# WHAT TO DO
[a] Can you shorten the paragraph of the Manchester City sponsorship article that begins "In February 2020, WeWork launched" into a brief list that keeps its main facts?
[b] Would you write what comes next in the Manchester City sponsorship article, picking up after its final sentence?

# SUPPLIED TEXT
.....

Silver Lake are also leading a €3.5 billion (£2.9 billion) investment into Europe’s largest veterinary group IVC Evidensia with Nestle, another sponsor of Manchester City. City announced a partnership with Nestle in October 2019. This followed Nestle’s $10 billion (£7.4 billion) dollar sale of Nestle Skin Health to a consortium led by EQT investment fund and a wholly-owned subsidiary of the Abu Dhabi Investment Authority in the same month. Silver Lake politely declined to comment.

Durban is not the only CFG employee who appears on the board of businesses that sponsor City. We have already mentioned that CFG director Edelman is on the board of Aldar but another sponsorship reveals a prominent role for City’s chief executive, Soriano.

The website design and hosting company Wix have enjoyed a partnership with Manchester City since 2016 and they have since become a sponsor of the overall CFG group. In 2019, Mark Tluszcz, the chairman of Wix, took up a role with City CEO Al Mubarak’s Mubadala Capital, which is the financial investment arm of the Mubadala Investment Company. Tluszcz was appointed as a senior advisor to the business, “providing strategic counsel.” Tluszcz tweeted on October 9, 2019 to say: “Happy to say I am playing on team Mubadala.”

On November 12, 2020, CFG chief executive Soriano became a director of CFG sponsor Wix. It should be said that it is not unusual in business for smart people who have worked together successfully to then seek to work together again and sources insisted that both Tluszcz and Soriano possess qualities that would benefit Mubadala Capital in the former’s case and Wix in the latter.


City did look into other sponsors instead of Etihad (Photo: Visionhaus/Getty Images)
The web between businesses is once again amplified when we examine City’s partnership with WeWork, which became the club’s official workplace partner in September 2021. Once again, we can pinpoint a company that had previously benefited from Mubadala investment.

In February 2020, WeWork launched a partnership with a company named Hub71, which describes itself as a global tech ecosystem at the heart of Abu Dhabi. Hub71’s partners include Al Mubarak’s Mubadala, as well as the Abu Dhabi Investment Office, which is the government hub supporting investment in Abu Dhabi.

The partners of this venture also include Microsoft and Japanese conglomerate Softbank. Mubadala previously made a $15 billion (£11 billion) investment into Softbank, chaired by the Japanese billionaire Masayoshi Son, in 2017. As such, we can already see a financial relationship between WeWork and businesses linked to the Manchester City chairman Al-Mubarak but closer scrutiny reveals another link.

In January 2021, the Bolivian outfit Club Bolivar became a partner club of City Football Group. Marcelo Claure is Club Bolivar’s president, while he is also a co-owner of another City Football Group club in Girona. Claure had also been the chief operating officer of Softbank, before leaving last month. Most interestingly, he has been the executive chairman of WeWork since 2019 and, according to his own LinkedIn page, Claure is “recognised for turning the company around and putting it on a path to profitability as well as taking the company public in October 2021”. As stated earlier, WeWork became a partner of Manchester City in September 2021.

Shortly before Christmas, the Premier League approved the reformed regulations for “associated parties” despite Newcastle and Manchester City opposing the changes.

.....

Saved data entries
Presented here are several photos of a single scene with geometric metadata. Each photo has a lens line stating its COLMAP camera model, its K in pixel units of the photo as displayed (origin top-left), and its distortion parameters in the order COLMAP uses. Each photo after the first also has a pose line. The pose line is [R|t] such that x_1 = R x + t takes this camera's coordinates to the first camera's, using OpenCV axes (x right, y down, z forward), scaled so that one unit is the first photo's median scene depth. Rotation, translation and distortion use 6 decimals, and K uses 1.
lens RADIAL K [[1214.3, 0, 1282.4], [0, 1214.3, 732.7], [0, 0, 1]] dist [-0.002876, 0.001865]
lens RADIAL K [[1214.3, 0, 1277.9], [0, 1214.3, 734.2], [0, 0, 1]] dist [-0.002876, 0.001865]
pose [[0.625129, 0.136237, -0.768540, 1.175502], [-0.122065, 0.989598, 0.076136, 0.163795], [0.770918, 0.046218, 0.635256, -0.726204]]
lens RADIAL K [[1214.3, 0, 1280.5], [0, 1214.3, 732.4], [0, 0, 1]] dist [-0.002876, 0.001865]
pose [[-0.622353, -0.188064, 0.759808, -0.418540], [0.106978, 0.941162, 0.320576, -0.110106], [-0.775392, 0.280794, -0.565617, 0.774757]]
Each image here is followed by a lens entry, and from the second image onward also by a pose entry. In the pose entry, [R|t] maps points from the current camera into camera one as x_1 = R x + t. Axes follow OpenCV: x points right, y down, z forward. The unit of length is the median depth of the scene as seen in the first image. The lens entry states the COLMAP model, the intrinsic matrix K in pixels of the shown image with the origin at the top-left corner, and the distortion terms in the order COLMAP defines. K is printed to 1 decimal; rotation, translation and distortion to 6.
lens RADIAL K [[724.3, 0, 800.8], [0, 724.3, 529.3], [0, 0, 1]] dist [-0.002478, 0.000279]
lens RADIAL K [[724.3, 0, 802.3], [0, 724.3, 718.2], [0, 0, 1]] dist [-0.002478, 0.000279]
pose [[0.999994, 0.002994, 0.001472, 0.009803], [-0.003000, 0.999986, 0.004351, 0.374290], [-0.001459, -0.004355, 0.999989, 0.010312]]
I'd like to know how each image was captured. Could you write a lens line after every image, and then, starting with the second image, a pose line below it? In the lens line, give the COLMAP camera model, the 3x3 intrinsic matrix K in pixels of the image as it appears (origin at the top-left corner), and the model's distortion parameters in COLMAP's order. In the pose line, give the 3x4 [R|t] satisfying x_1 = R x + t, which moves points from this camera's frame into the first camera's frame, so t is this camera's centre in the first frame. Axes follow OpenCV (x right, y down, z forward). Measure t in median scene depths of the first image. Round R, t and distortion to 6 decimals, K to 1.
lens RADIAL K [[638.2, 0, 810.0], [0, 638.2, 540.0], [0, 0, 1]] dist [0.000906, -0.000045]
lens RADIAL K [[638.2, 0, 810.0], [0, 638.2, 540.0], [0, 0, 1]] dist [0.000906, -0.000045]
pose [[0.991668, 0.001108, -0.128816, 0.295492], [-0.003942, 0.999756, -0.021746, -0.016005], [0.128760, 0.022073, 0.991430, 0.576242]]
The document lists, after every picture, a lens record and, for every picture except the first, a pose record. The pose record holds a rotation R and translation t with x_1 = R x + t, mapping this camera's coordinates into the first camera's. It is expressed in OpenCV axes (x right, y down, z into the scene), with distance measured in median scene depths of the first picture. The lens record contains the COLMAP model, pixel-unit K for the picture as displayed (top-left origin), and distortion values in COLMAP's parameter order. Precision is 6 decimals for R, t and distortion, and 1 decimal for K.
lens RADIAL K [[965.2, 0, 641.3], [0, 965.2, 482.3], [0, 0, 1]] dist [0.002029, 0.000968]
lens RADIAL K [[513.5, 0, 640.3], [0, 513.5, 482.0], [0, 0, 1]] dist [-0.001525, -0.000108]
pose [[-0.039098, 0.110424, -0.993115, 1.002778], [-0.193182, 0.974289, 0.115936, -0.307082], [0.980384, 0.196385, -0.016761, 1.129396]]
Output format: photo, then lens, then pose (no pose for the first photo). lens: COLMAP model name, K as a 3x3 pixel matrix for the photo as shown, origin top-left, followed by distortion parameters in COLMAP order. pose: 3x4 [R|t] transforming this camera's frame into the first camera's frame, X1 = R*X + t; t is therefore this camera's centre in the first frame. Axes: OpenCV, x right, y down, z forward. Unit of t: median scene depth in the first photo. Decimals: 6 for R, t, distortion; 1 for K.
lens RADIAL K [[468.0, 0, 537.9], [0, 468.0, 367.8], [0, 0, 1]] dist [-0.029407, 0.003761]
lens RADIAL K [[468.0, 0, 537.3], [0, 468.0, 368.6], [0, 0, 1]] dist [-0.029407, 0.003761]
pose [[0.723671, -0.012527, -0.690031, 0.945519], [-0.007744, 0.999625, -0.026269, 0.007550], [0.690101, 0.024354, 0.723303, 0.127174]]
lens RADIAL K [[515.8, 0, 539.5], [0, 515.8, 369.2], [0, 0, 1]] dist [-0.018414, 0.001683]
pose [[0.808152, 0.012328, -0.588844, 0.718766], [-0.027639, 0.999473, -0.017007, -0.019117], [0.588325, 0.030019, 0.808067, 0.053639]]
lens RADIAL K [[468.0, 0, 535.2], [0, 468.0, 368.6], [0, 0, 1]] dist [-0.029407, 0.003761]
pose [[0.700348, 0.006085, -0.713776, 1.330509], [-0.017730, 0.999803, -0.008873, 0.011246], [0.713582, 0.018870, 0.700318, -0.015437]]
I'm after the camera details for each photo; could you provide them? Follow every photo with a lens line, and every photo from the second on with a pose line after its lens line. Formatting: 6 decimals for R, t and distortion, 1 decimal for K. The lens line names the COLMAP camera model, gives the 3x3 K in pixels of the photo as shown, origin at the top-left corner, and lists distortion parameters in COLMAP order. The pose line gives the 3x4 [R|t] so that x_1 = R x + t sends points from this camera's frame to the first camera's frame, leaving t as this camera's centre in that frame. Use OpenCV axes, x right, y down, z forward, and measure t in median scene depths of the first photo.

.....

# ANSWERS FOR THIS EXERCISE
[a]
- In February 2020, WeWork launched a partnership with Hub71.
- Hub71 describes itself as a global tech ecosystem at the heart of Abu Dhabi.
- Hub71's partners include Al Mubarak's Mubadala.
- They also include the Abu Dhabi Investment Office, the government hub supporting investment in Abu Dhabi.

[b]
However, an 18-2 majority won the day and the Premier League have now been asked to form a databank of existing sponsorship deals. This meant that every Premier League side has been required to submit details about all sponsorship agreements dating back to 2016.

This has been an onerous process, including the requirement to report the fees received from sponsors and the value that the sponsor has received in return. As examples, these may include access to players, social media engagement, matchday hospitality and tickets, or access to a club mailing list.

The idea, therefore, is that the Premier League has a databank by which it can benchmark the going rate or market value of sponsorship deals. Therefore, should Newcastle secure a partnership with a Saudi bank for the front of its jersey, it can then be compared to the value of other clubs of a similar standing. Equally, while the process will not backdate, it is expected that the renewal of any existing deals, such as those involving City, would be subject to scrutiny.

The problem, however, is that the value of sponsorships is extremely subjective and open to different methodologies. One club may hire a consultant who insists their valuation is correct, while a regulator may hire a consultant who uses a different method of valuation.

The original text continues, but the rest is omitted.